In the M-YX relation, the gravitational heating alone (black dotted line in the left panel of Fig. 8) is not enough to match the observational data, and additional processes have to be included. The slope obtained by Short et al. (2010) when including only the gravitational processes in the simulations is steeper than the slope predicted by the self-similar scenario, which was quite well reproduced when the non-gravitational heating was included in the simulations. Thus, on one hand the observed relation seems weakly affected by the non gravitational processes (confirmed also by the fact that the relation shows the same slope at all the masses), on the other hand, simulations need to include feedback to match the observed slope. Although our slope agrees well with the prediction from Short et al. (2010) when the energy input from supernovae and AGNs (FO run) were included, the normalization is ~14% lower than the prediction from their simulation.

The observational results for the M-T relation compared with the predictions by Short et al. (2010) are shown in the center panel of Fig. 8. Although at high masses there is a good agreement (difference <10% at 10 keV) in the low-mass regime, there is a strong difference (~25% at 1 keV) between our observational results and the simulations. On the other hand, they neglect cooling processes so that systems with a cool-core are not formed, whiche prevents a comparison with our group sample that contains a large fraction of such systems. Thus, the mismatch between observation and simulations requires further investigations.

The Mgas-M relation (right panel of Fig. 8) of our group sample agrees to better than 10% at 5 × 1013Msun with the finding of Fabjan et al. (2011) when they include AGNs feedback. In contrast, when only galactic winds are included in the simulations, there is a strong disagreement with the observations (e.g., >50% at 5 × 1013Msun). Together with the lower gas fraction in galaxy groups, these results suggest that indeed AGN activity is at work and that this is probably responsible for transporting the gas away from the galaxy group center.

In general, simulations including feedback processes are able to reproduce the observed slope and normalization better than the simulations including only gravitational effects. On the other hand, their effect does not strongly affects the slope (i.e., we do not observe any break in the scaling relations as also found for the L-T relation by Gaspari et al. 2014 when the self-regulated kinetic feedback model is adopted in the simulations) in the low-mass regime, although it is possible that their contribution decreases gradually with the mass of the systems and is then hidden by the scatter.

7. Conclusions

The complete sample of galaxy groups studied in this paper allowed us to correct the LX-M and LX-T relation for selection bias effects. While selection biases have been taken into account in several papers analyzing complete samples of galaxy clusters (including some groups), this is the first time that this was done for a complete sample of local X-ray selected groups. We summarize our results as follows:

  • The slope (1.66 ± 0.22) of the LX-M relation corrected for the selection bias effects, derived at the group scale, is steeper than the corrected slope (1.08 ± 0.21) obtained with massive systems. If confirmed with larger samples, this would imply that for future X-ray surveys such as eROSITA a relation with more freedom than a single power law to convert the luminosities into the total masses is required to constrain the cosmological parameters.

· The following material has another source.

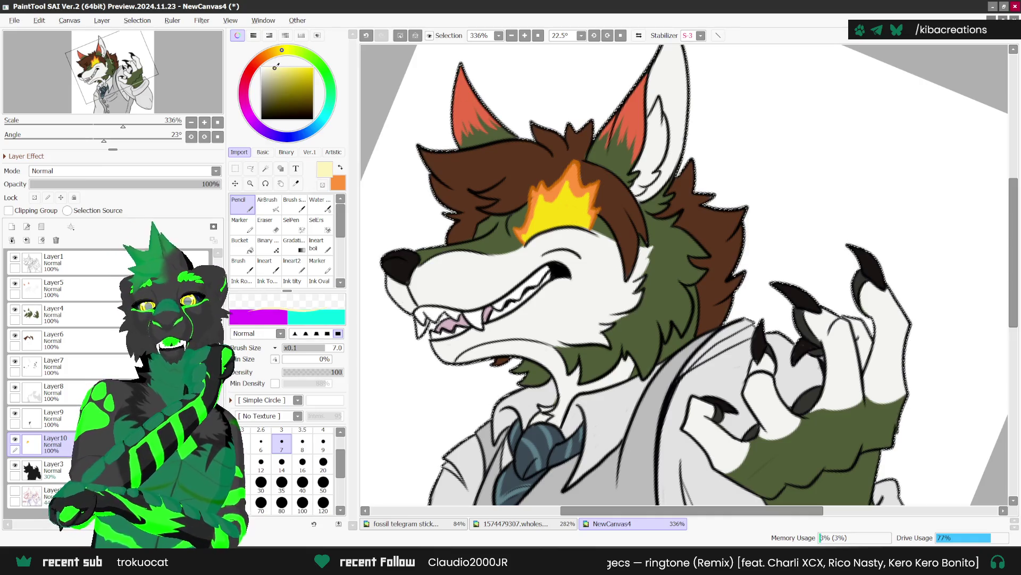
scroll(541, 221, up, 1)
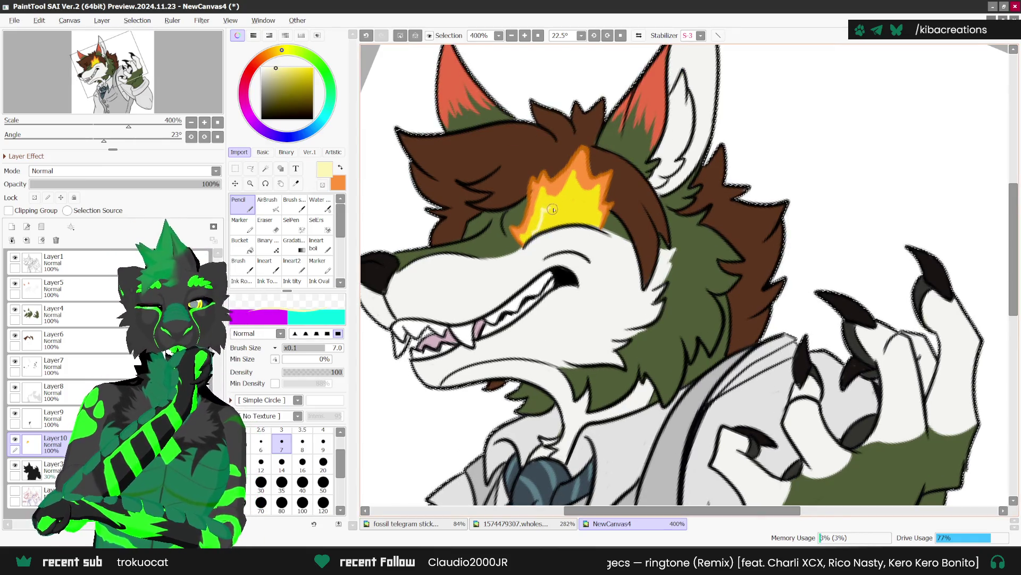
key(ctrl+z)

  • For the other mass proxies we found that the M-YX relation seems less sensitive to the dynamical state of the objects and consequently, to the sample properties.

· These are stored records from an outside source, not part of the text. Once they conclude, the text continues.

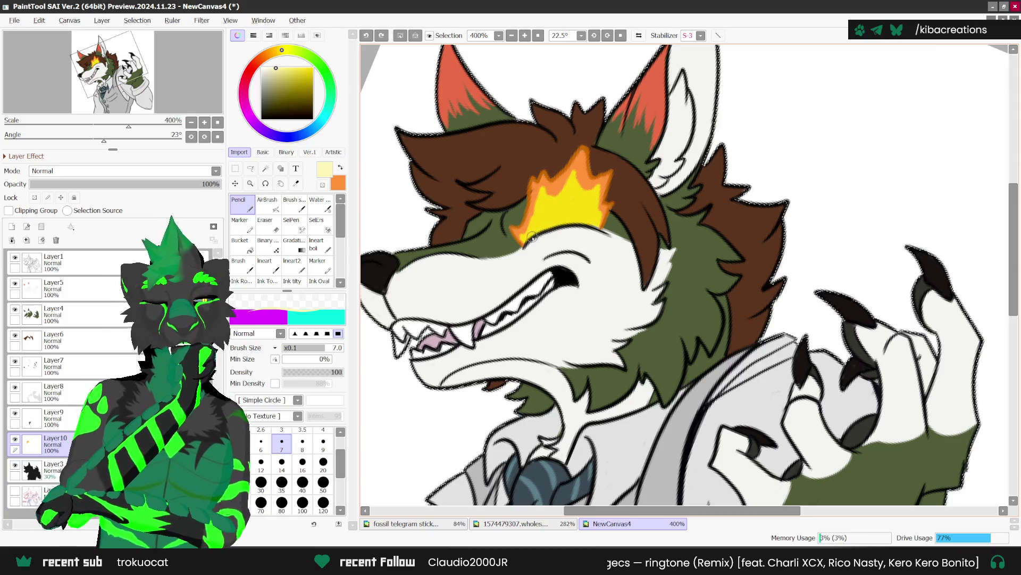
mouse_move(591, 200)
mouse_down()
mouse_move(591, 215)
mouse_move(547, 214)
mouse_move(589, 221)
mouse_up()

  • In general, we did not observe any steepening of the observed uncorrected scaling relations in the low-mass regime.

  • Groups have an intrinsic scatter similar or even smaller than the scatter derived for galaxy clusters.

  • The observed scaling relations for galaxy groups agree well with the simulations including AGNs, although it depends strongly on the physical processes included in the simulations. This indicates that non-gravitational processes play an important role in the evolution of galaxy groups.

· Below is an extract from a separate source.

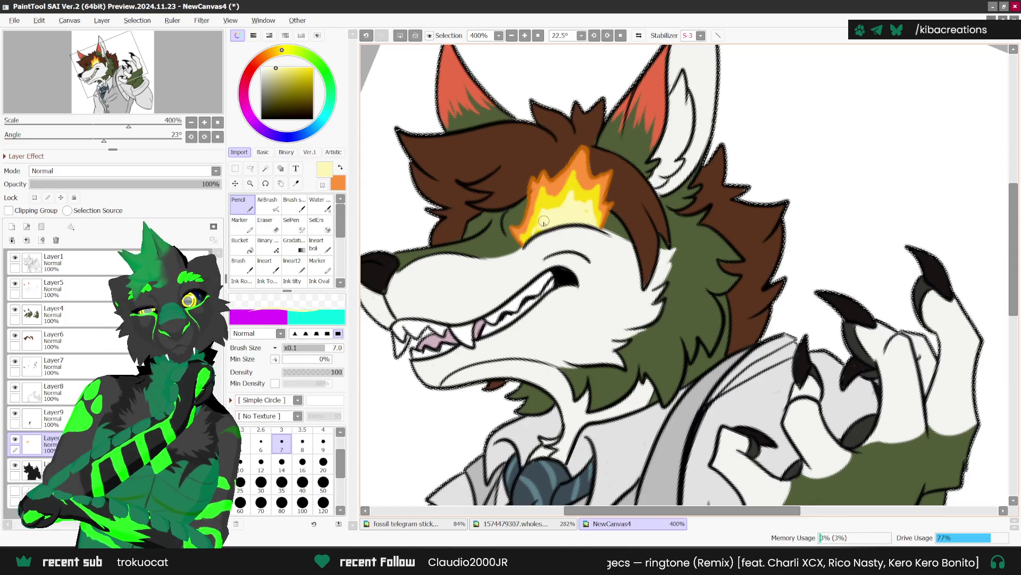
scroll(734, 234, down, 3)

  • The gas mass fraction in galaxy groups is almost a factor of two lower than the gas fraction in galaxy clusters.

  • The new improved AtomDB version yields a gas fraction up to 20% lower than an older version.


3

Since February 2012 version 2.0.2 is available, which includes some new corrections that only have a weak effect at X-ray wavelengths.

4

In this first version the sample included 63 clusters. Another cluster was included later after we recalculated the flux (see Sect. C.43 of Hudson et al. 2010).

5

For the common object IIIZw54, we used the properties derived in this paper, which agree within the error bars with the properties derived by Reiprich & Böhringer (2002).

6

We first ran a set of low-resolution simulations to identify the interval of values with the lowest χ2 of Eq. (10). These intervals of values refer to the group sample only.

Acknowledgments

We acknowledge useful discussions with V. Bharadwaj, E. Torresi, and Y.-Y. Zhang. We thank H. Eckmiller, D. Fabjan, and M. Sun for providing details of their published results and the anonymous referee for the suggestions that improved the quality of the paper. L.L. acknowledges support by the DFG through grant RE 1462/6 and LO 2009/1-1, by the German Aerospace Agency (DLR) with funds from the Ministry of Economy and Technology (BMWi) through grant 50 OR 1102. T.H.R. acknowledges support from the DFG through Heisenberg grant RE 1462/5 and grant RE 1462/6. GS acknowledges support from the DFG through grant RE 1462/6. The program for calculating the tcool was kindly provided by P. Nulsen; it is based on spline interpolation on a table of values for the APEC model assuming an optically thin plasma by R. K. Smith.

References

Online material

Appendix A: AtomDB

thumbnail Fig. A.1

Left: comparison between the temperatures determined using the old version 1.3.1 and the new version 2.0.1 of AtomDB. Different colors represent groups with an abundance higher (red) and lower (blue) than 0.6 solar. Here, we plotted only the innermost temperature bin, and excluded the groups for which we determined only a global temperature: IC 1262, NGC 6338, RXC J1840. Right: the same as in the left panel, but comparing the abundances instead of the temperatures. Different colors represent groups with a temperature higher (red) and lower (blue) than 1.5 keV.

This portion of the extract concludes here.